4 Do not answer fools according to their folly,
or you will be a fool yourself.
5 Answer fools according to their folly,
or they will be wise in their own eyes.

That the book opens with a collection of “instructions” and “wisdom poems” strongly supports this view of its aims and goal.

Instructions, with the form of some commands followed by a motive, suggest such character formation. The form itself is rather like the priestly torah with instructions for ritual observance followed by a theological grounding:

1 My child, if you accept my words
and treasure up my commandments within you,
2 making your ear attentive to wisdom
and inclining your heart to understanding;
3 if you indeed cry out for insight,
and raise your voice for understanding;
4 if you seek it like silver,
and search for it as for hidden treasures–
5 then you will understand the fear of the LORD
 and find the knowledge of God.
 (Proverbs 2:1-5)

Yet the address to a “child”, and thus the casting of the speaker as a parent, suggest already a formational goal. When we notice the prevalence of words that describe who or what a person is, rather than what they do, this becomes even clearer.
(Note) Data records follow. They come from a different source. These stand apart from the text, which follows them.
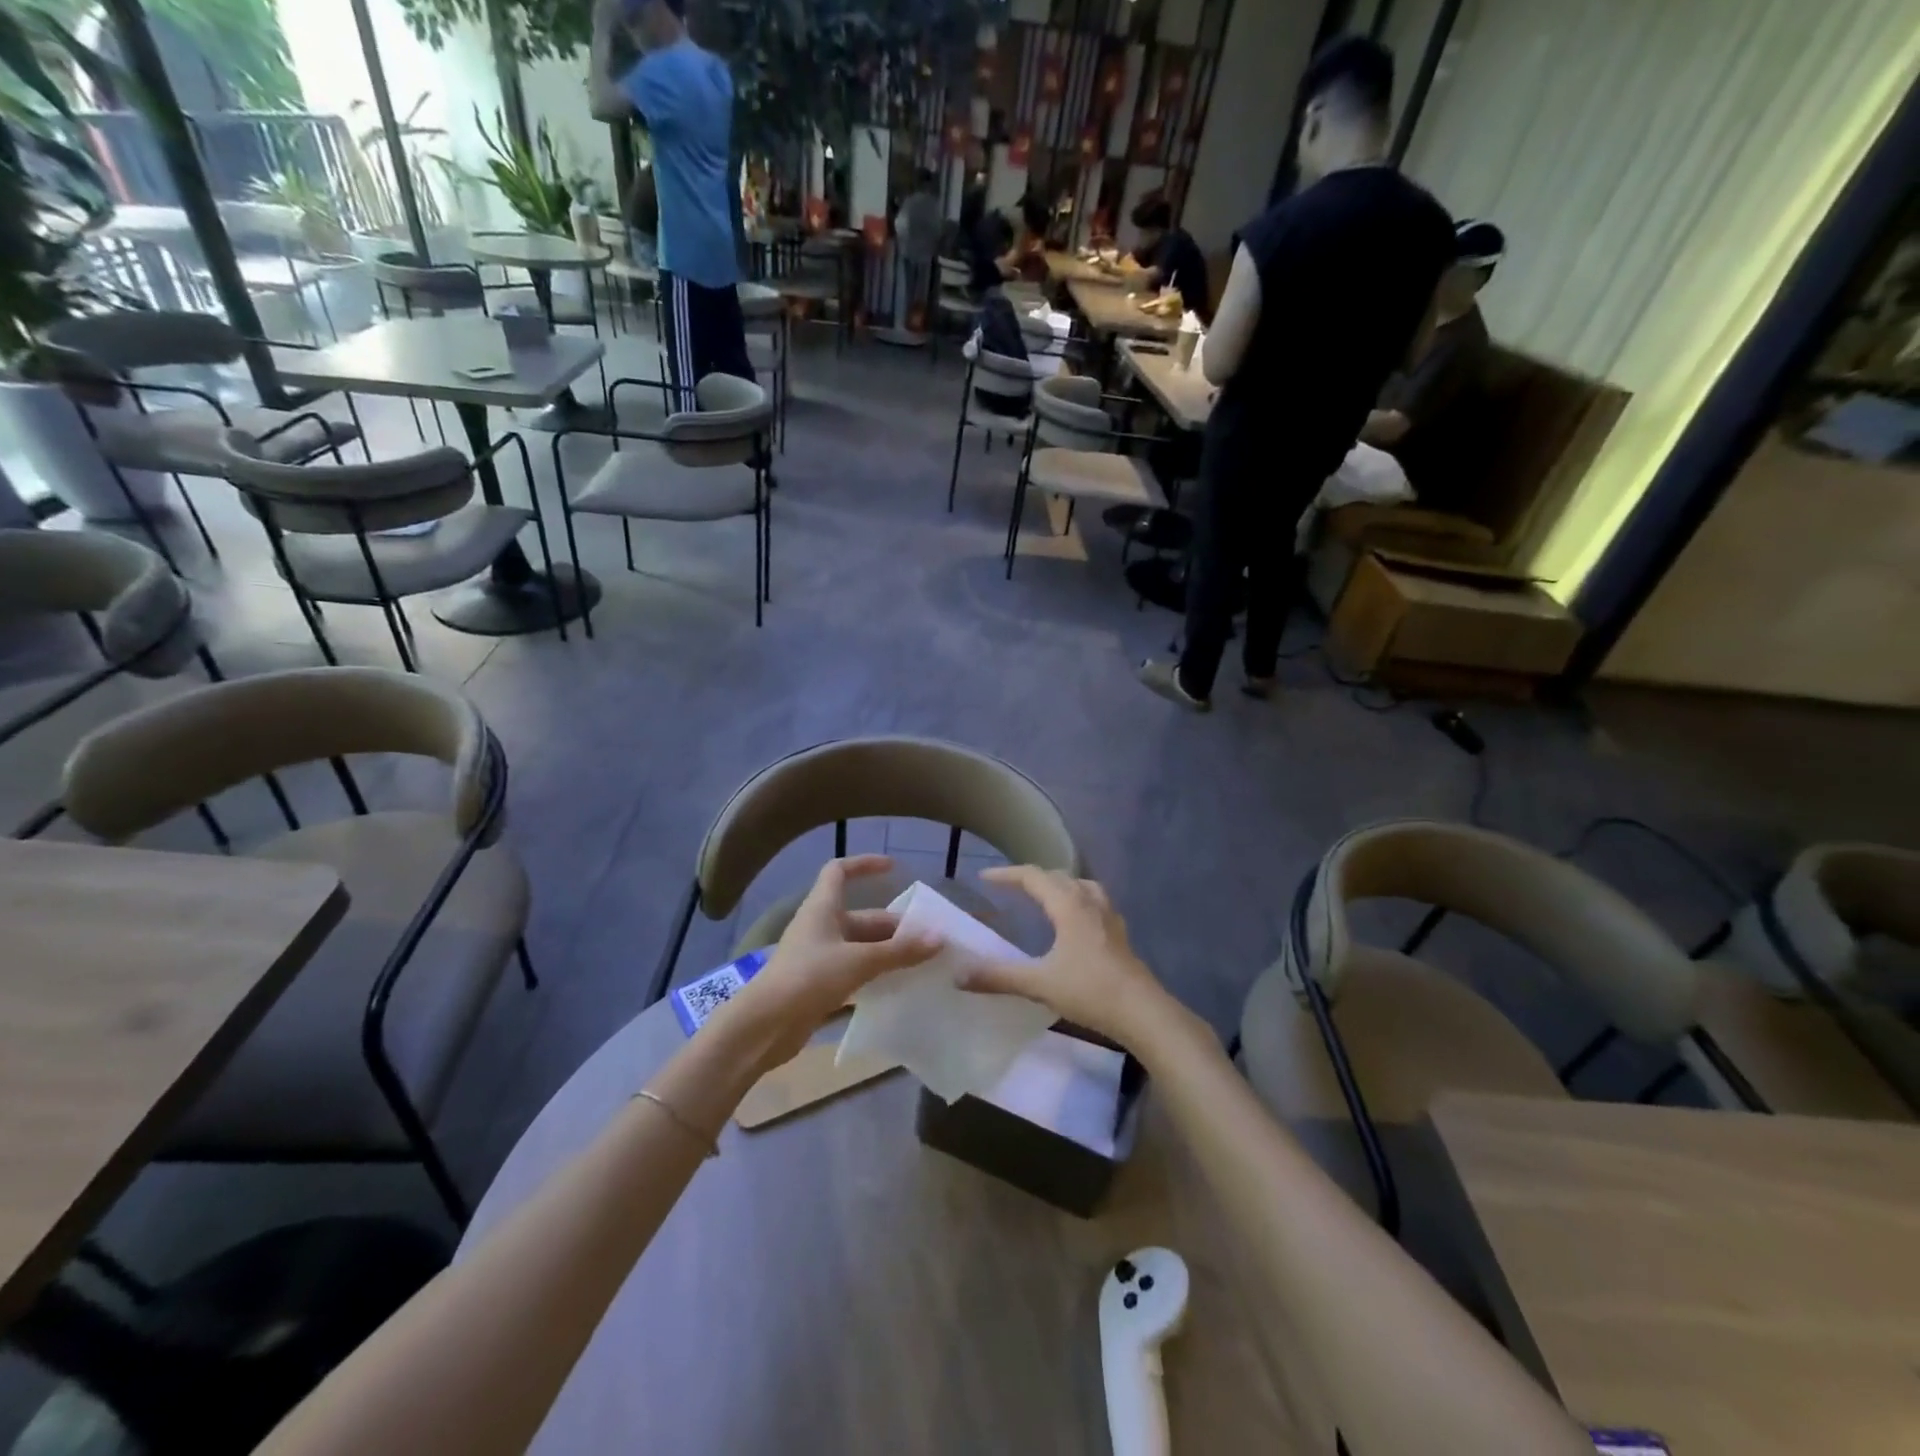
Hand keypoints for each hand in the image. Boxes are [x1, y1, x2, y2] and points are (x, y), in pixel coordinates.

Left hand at [720, 856, 941, 1070]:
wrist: (764, 1026)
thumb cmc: (808, 978)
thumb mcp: (858, 961)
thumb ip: (899, 951)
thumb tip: (939, 939)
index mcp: (822, 908)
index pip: (839, 871)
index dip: (864, 864)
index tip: (893, 868)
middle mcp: (820, 927)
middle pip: (862, 917)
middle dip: (894, 926)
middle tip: (929, 939)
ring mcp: (819, 957)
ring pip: (861, 947)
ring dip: (888, 952)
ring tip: (922, 962)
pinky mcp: (819, 985)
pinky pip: (855, 971)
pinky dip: (876, 975)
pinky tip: (900, 986)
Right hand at [956, 867, 1171, 1048]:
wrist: (1142, 1012)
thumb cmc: (1089, 991)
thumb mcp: (1038, 984)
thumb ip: (998, 977)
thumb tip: (958, 975)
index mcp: (1068, 905)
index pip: (1033, 877)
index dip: (1007, 875)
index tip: (984, 878)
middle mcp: (1089, 902)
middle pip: (1058, 876)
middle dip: (1031, 877)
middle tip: (1009, 887)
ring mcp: (1108, 916)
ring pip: (1081, 885)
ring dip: (1059, 884)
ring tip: (1045, 895)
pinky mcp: (1119, 933)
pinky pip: (1095, 901)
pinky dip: (1078, 899)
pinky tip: (1076, 920)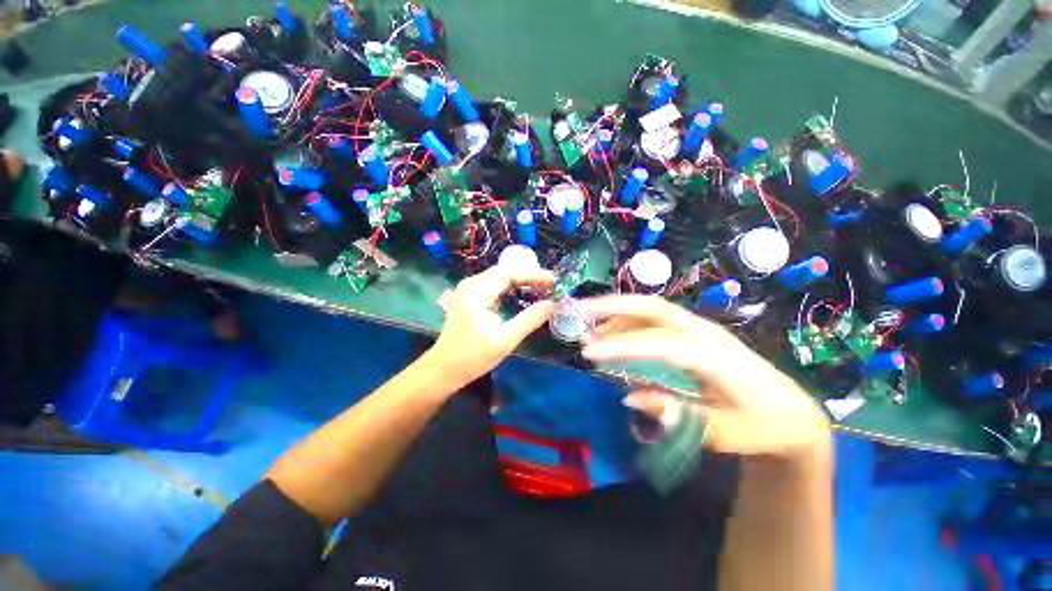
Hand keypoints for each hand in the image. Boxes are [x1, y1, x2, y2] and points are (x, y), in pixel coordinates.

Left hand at [428, 265, 556, 386]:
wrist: (443, 370)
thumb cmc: (472, 357)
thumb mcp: (505, 339)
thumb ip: (530, 319)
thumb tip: (553, 304)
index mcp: (477, 290)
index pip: (510, 273)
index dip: (534, 275)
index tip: (555, 281)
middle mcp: (472, 284)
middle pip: (505, 272)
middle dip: (530, 277)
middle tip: (551, 286)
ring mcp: (469, 290)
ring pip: (501, 278)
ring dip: (522, 282)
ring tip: (542, 288)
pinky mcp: (470, 298)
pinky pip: (495, 287)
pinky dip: (511, 289)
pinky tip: (523, 294)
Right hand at [575, 295, 828, 460]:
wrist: (791, 412)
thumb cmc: (761, 426)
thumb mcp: (721, 435)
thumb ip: (674, 414)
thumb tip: (628, 396)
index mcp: (714, 357)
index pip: (658, 344)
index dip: (621, 347)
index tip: (588, 353)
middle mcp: (704, 332)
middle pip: (651, 307)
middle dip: (612, 306)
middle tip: (578, 310)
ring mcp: (699, 327)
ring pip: (650, 309)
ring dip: (616, 312)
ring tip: (589, 326)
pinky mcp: (693, 331)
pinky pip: (654, 318)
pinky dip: (628, 321)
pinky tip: (613, 333)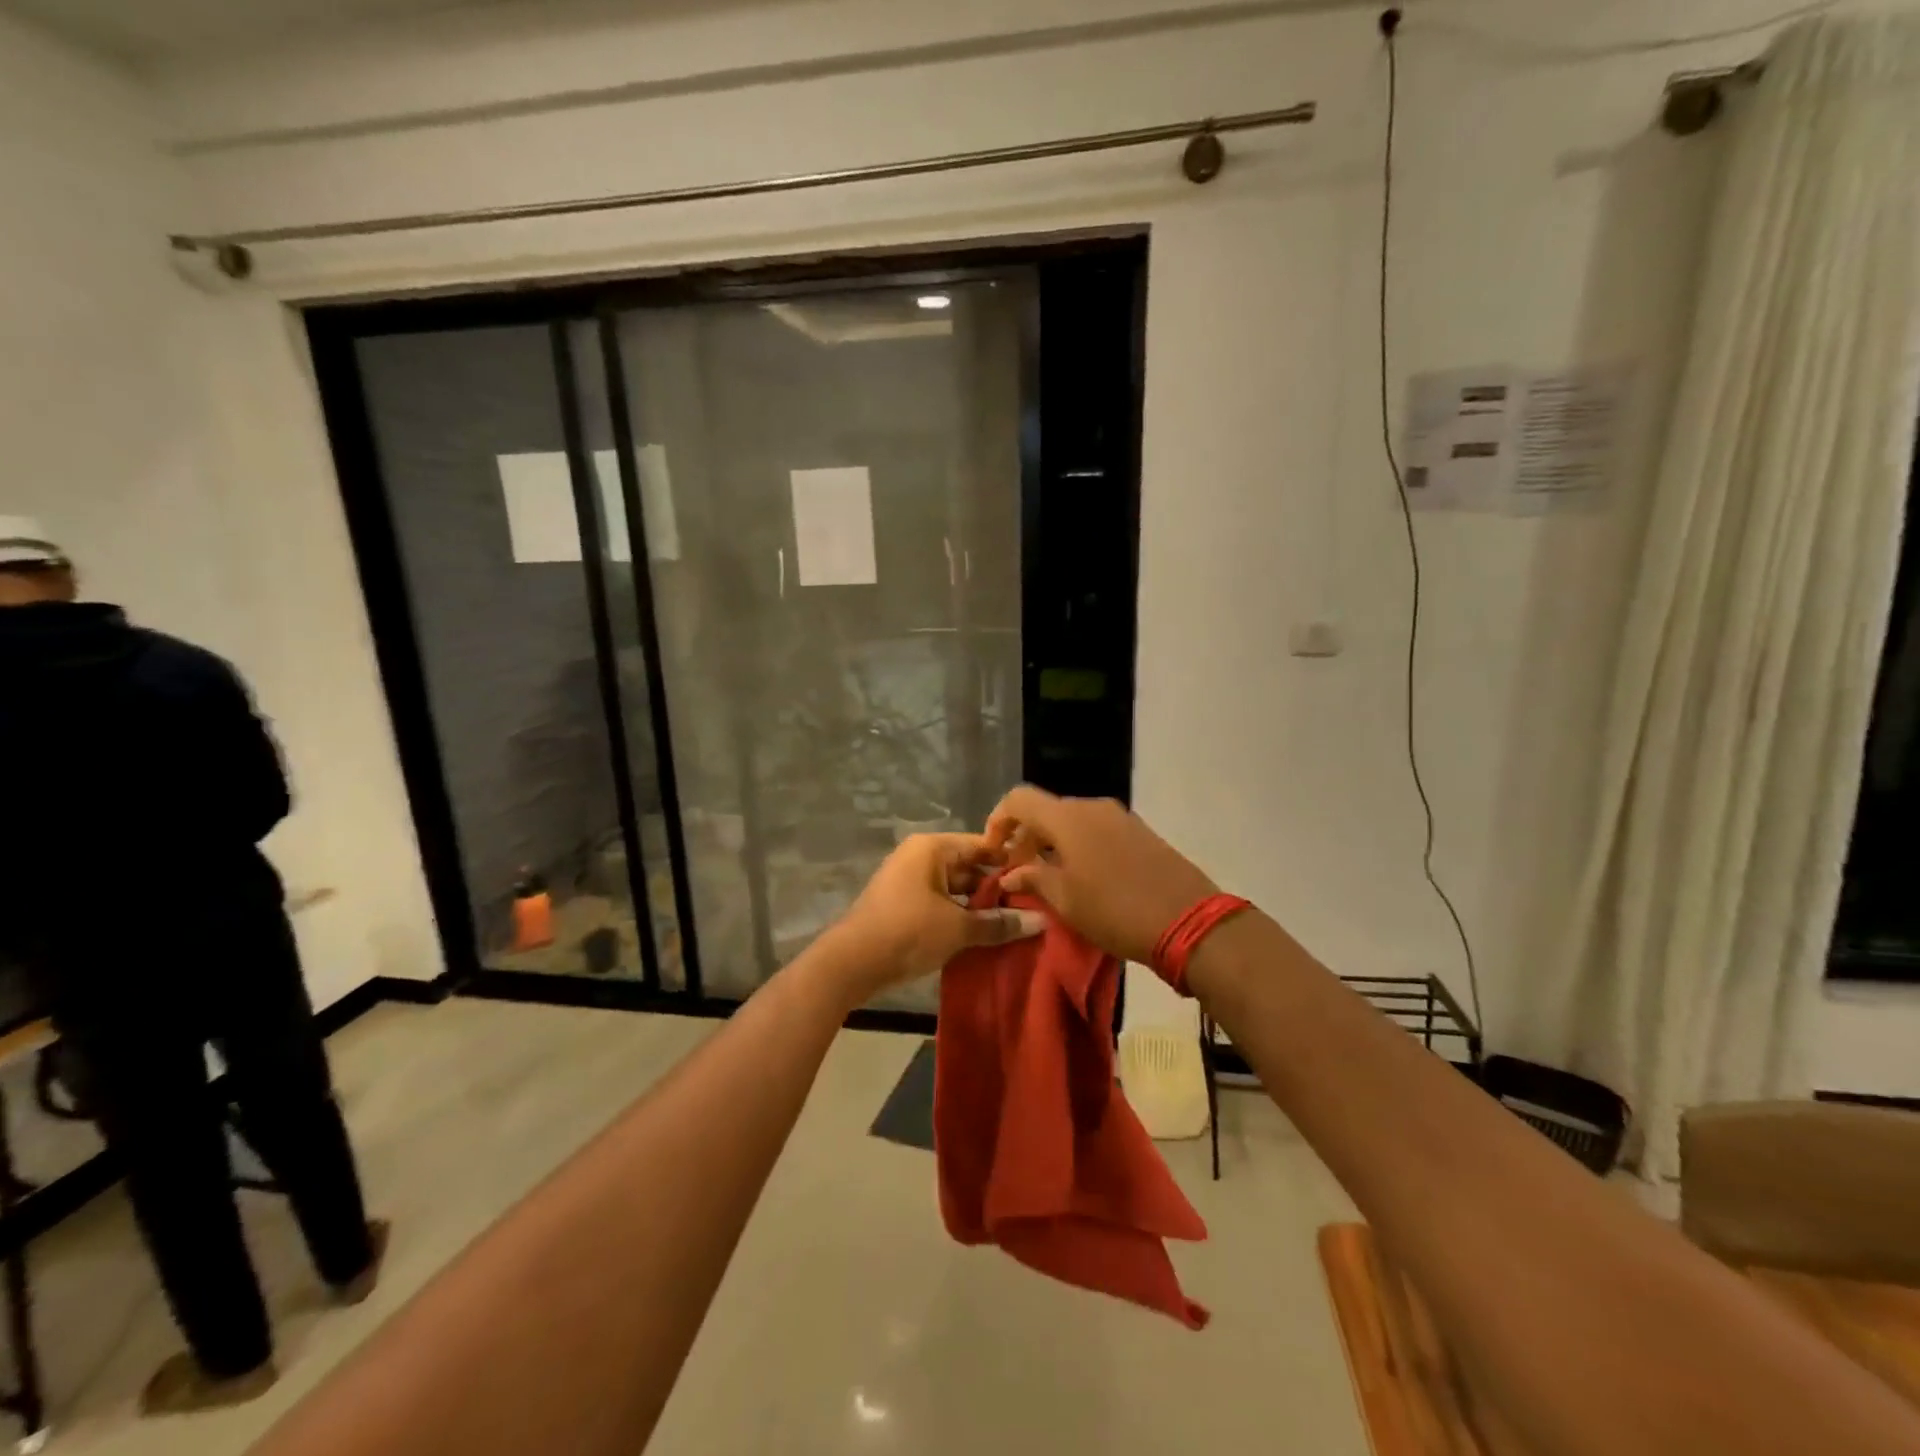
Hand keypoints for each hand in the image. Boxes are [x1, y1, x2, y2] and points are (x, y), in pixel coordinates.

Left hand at [820, 834, 1044, 1002]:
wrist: (851, 963)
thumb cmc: (908, 932)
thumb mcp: (959, 928)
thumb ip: (999, 923)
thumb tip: (1042, 922)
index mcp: (932, 848)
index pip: (982, 845)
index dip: (1011, 862)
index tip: (1040, 880)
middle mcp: (920, 857)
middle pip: (968, 867)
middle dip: (997, 889)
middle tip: (1032, 907)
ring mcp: (909, 881)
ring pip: (955, 889)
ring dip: (979, 907)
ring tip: (1014, 924)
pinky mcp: (903, 906)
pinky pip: (940, 904)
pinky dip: (960, 916)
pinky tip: (984, 935)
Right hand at [985, 788, 1218, 964]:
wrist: (1190, 921)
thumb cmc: (1115, 911)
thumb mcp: (1065, 901)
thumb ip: (1033, 880)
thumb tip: (1010, 874)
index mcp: (1068, 818)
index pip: (1019, 800)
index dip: (998, 820)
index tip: (993, 851)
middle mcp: (1093, 807)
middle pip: (1047, 810)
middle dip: (1026, 837)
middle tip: (1017, 872)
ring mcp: (1120, 817)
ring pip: (1072, 821)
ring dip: (1052, 843)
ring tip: (1047, 877)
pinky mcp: (1140, 832)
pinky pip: (1096, 830)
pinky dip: (1078, 845)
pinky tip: (1081, 876)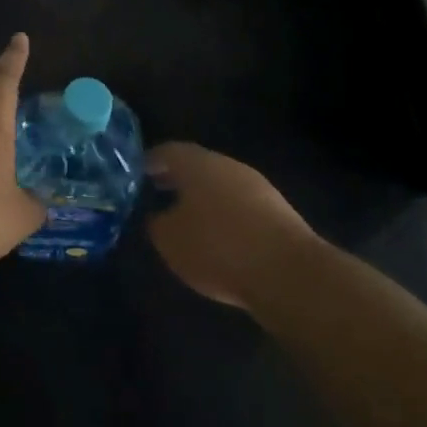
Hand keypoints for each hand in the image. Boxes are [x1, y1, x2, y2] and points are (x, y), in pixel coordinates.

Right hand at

Old Babylonian Queen of the Night (Ishtar?) Photo by seriykotik1970

However it is in the “wisdom poems” that this becomes most explicit. For example:

13 Happy are those who find wisdom,
and those who get understanding,
14 for her income is better than silver,
and her revenue better than gold.
15 She is more precious than jewels,
and nothing you desire can compare with her.
16 Long life is in her right hand;
in her left hand are riches and honor.
17 Her ways are ways of pleasantness,
and all her paths are peace.
18 A tree of life to those who lay hold of her;
those who hold her fast are called happy.
(Proverbs 3:13-18)

While it begins with language that seems “merely” to describe the benefits of a “good upbringing” gradually but progressively it seems to be describing a way of living. This language already in Proverbs begins to personify Wisdom, both as a quasi-independent attribute of God (in the long poem in 8:1ff. see especially vv.22ff.) but also as a companion for life:

1 My child, keep my words
and store up my commandments with you;
2 keep my commandments and live,
keep my teachings as the apple of your eye;
3 bind them on your fingers,
write them on the tablet of your heart.
4 Say to wisdom, “You are my sister,”
and call insight your intimate friend…
(Proverbs 7:1-4)

So, it begins with education, but ends with a life companion. This relational aspect of the imagery becomes clearer and quite explicit in the contrasting figure of the adulteress or loose woman in vv.5ff.. While taken on its own this might merely be a parental warning against sexual infidelity the contrast with Wisdom suggests otherwise. So also do the hints that associate this other woman with pagan goddesses.
This contrast of Wisdom to the adulteress and to Dame Folly and their possible connections to goddess figures leads directly to a consideration of both what Proverbs says about women and its gendered character and to a consideration of later developments of the figure of divine Wisdom in Scripture.